━━ DOCUMENT PASSAGE
In a notable display of support for the public initiative, over 200 Russian scholars signed an open letter to President Vladimir Putin urging him to protect Lagonaki from development.

They stressed that the local ecosystem, home to nearly 200 rare species of animals, plants and fungi, is especially vulnerable — and warned it could take centuries to recover from the planned construction. 

Although the extent of potential damage to nature is unclear at this stage, it is expected “in any case,” said an environmental expert who requested anonymity due to their affiliation with a group that the Russian authorities have targeted. 

The expert said the constant maintenance needed for ski slopes and the year-round presence of humans will disturb native wildlife.

“Hoofed animals such as alpine chamois will leave because they simply won’t be able to stay, at least in the [tourist] season — but the season will be year-round, with skiing in winter and tourist groups in summer.”

 Lagonaki Plateau in winter. RusRec13 (CC BY-SA 3.0)
Lagonaki Plateau in winter. RusRec13 (CC BY-SA 3.0)

Resort management will need to install snowmaking cannons for skiing on Lagonaki’s slopes to remain possible during winter, as strong winds tend to blow away the area’s natural snow.
━━━━
== EXERCISE A ==
Write out the Lagonaki passage word for word, everything from "In a notable" down to "the planned construction.".
== EXERCISE B ==
Keep the article on the Lagonaki Plateau going from its final sentence on.
The records after this text have nothing to do with it.
━━ PROVIDED DATA
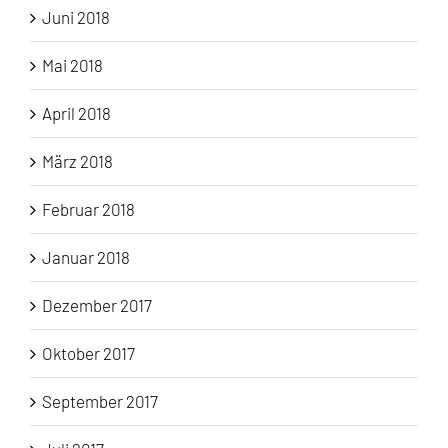
Juni 2018
Mai 2018
April 2018
März 2018
Februar 2018
Januar 2018
Dezember 2017
Oktober 2017
September 2017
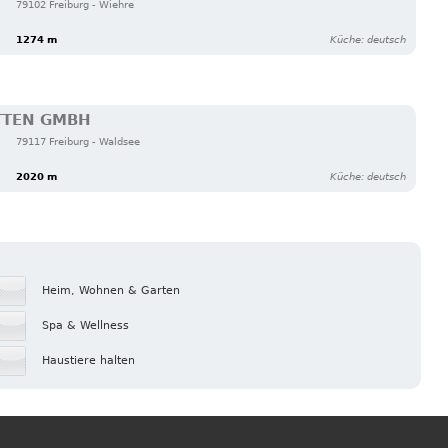
79102 Freiburg - Wiehre
1274 m
Küche: deutsch
TTEN GMBH
79117 Freiburg - Waldsee
2020 m
Küche: deutsch
Heim, Wohnen & Garten
Spa & Wellness
Haustiere halten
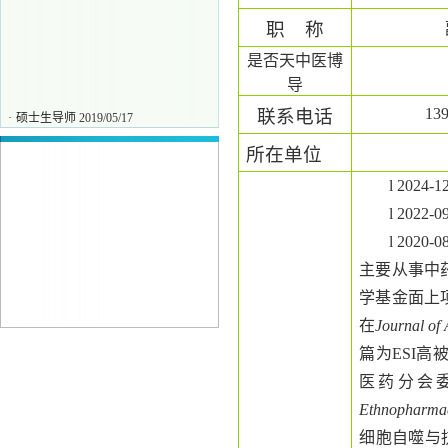
职
称
是否天中医博
导
13
联系电话
·
硕士生导师
2019/05/17
·
王磊
2026/05/13
所在单位
·
吕彬
2025/12/10
·
李霄
2025/12/10
l
2024-1
l
2022-0
l
2020-0
主要从事中
学基金面上
在
Journal of
篇为
ESI
高
医药分会
Ethnopharma
细胞自噬与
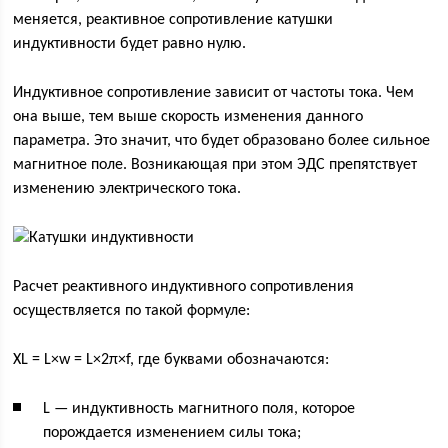
меняется, реактивное сопротивление катушки
индуктивности будет равно нулю.
Индуктивное сопротивление зависит от частоты тока. Чем
она выше, тем выше скорость изменения данного
параметра. Это значит, что будет образовано более сильное
магнитное поле. Возникающая при этом ЭДС препятствует
изменению электрического тока.
Расчет реактивного индуктивного сопротивления
осуществляется по такой формуле:
XL = L×w = L×2π×f, где буквами обозначаются:
L — индуктивность магнитного поля, которое
порождается изменением силы тока;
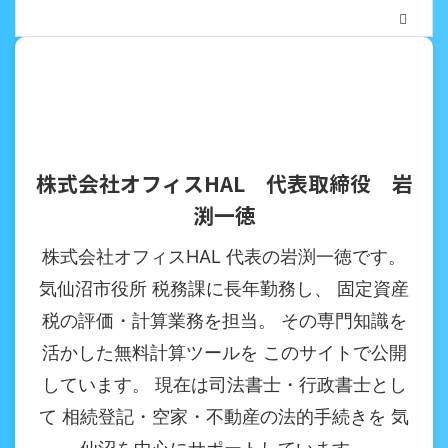
株式会社オフィスHAL 代表取締役 岩
渕一徳
株式会社オフィスHAL 代表の岩渕一徳です。
気仙沼市役所 税務課に長年勤務し、 固定資産
税の評価・計算業務を担当。 その専門知識を
活かした無料計算ツールを このサイトで公開
しています。 現在は司法書士・行政書士とし
て 相続登記・空家・不動産の法的手続きを 気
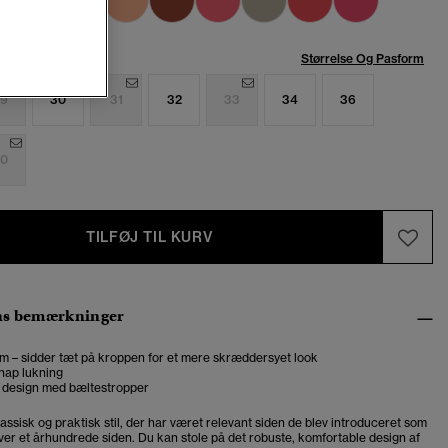
se:
Størrelse Og Pasform
9
30
31
32
33
34
36
0
TILFØJ TIL KURV
ns bemærkninger
m – sidder tæt på kroppen for et mere skræddersyet look
nap lukning
 design med bæltestropper
assisk og praktisk stil, der har været relevant siden de blev introduceret som
over et århundrede siden. Du kan stole på det robuste, komfortable design af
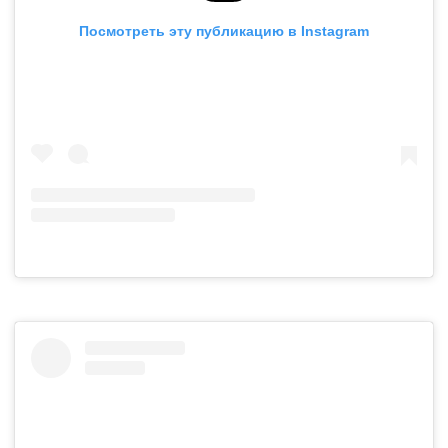
Посмотреть эту публикацию в Instagram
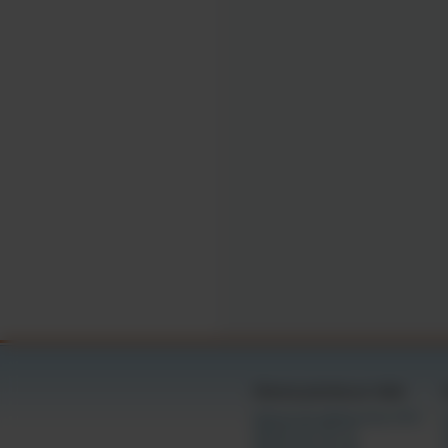
como adulto, vê-los
Os vídeos e as imag
educação sexual e 
Entendo que fornece
Aceito que este ac
como a "Lei e-Sign"
vinculação aos term
manifestação do me
Assinado:
                        /s/ 
Câmaras gratuitas por idade
Câmaras de adolescentes (18+)
Câmaras de 18 a 21
Câmaras de 20 a 30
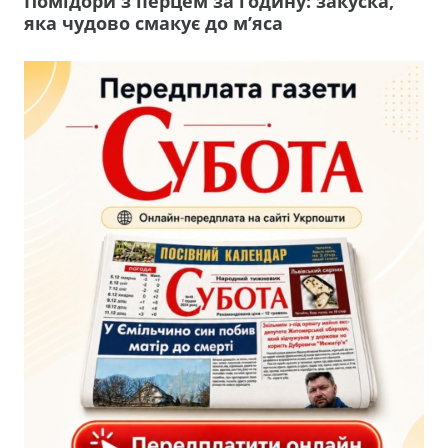
Помідори з перцем за годину: закуска,
яка чудово смакує до м’яса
━━━━
== RESPONSE A ==
In a notable display of support for the public initiative, over 200 Russian scholars signed an open letter to President Vladimir Putin urging him to protect Lagonaki from development.

They stressed that the local ecosystem, home to nearly 200 rare species of animals, plants and fungi, is especially vulnerable — and warned it could take centuries to recover from the planned construction.

== RESPONSE B ==
A video shared online in February showed metal lightning poles torn apart by hurricane-force winds on the access road to the future resort, raising concerns about the stability of future cableways and other structures. 

Artificial snow systems, along with systems supplying water to them, would have a “very serious impact” on the ecosystem, the anonymous expert said. 

Because the Lagonaki Plateau sits on unstable karst formations, the project risks creating sinkholes and other dramatic changes in the landscape.

“Plus, there’s a large number of rare plants that will inevitably be physically destroyed by any construction,” the expert concluded.

Turbulent road

In an apparent response to these concerns, authorities have stressed that the Lagonaki resort will boost the local economy and attract tourist flocks “without harming the environment.”

“The Lagonaki resort … will be the hallmark of our region. We aim to create a beautiful, aesthetic and comfortable resort,” said the republic of Dagestan’s head Murat Kumpilov in 2023.

The project has already undergone several changes since the Russian invasion of Ukraine. 

The press service of Accor — a French hospitality company whose hotel brands were featured in the initial project proposal circulated online in 2023 — confirmed to The Moscow Times that it has no development plans within the Lagonaki ski resort after canceling the expansion of its hotels in Russia in 2022.

The project has nevertheless persisted. In October 2023, Kumpilov said it would create a total of 2,000 jobs. The Russian government’s Telegram channel has noted only 650 new jobs so far.

The majority of these work opportunities are likely to be low-paid positions such as waitressing and cleaning, as locals from nearby small villages lack the English skills necessary for higher-paying jobs, Zakopayko said.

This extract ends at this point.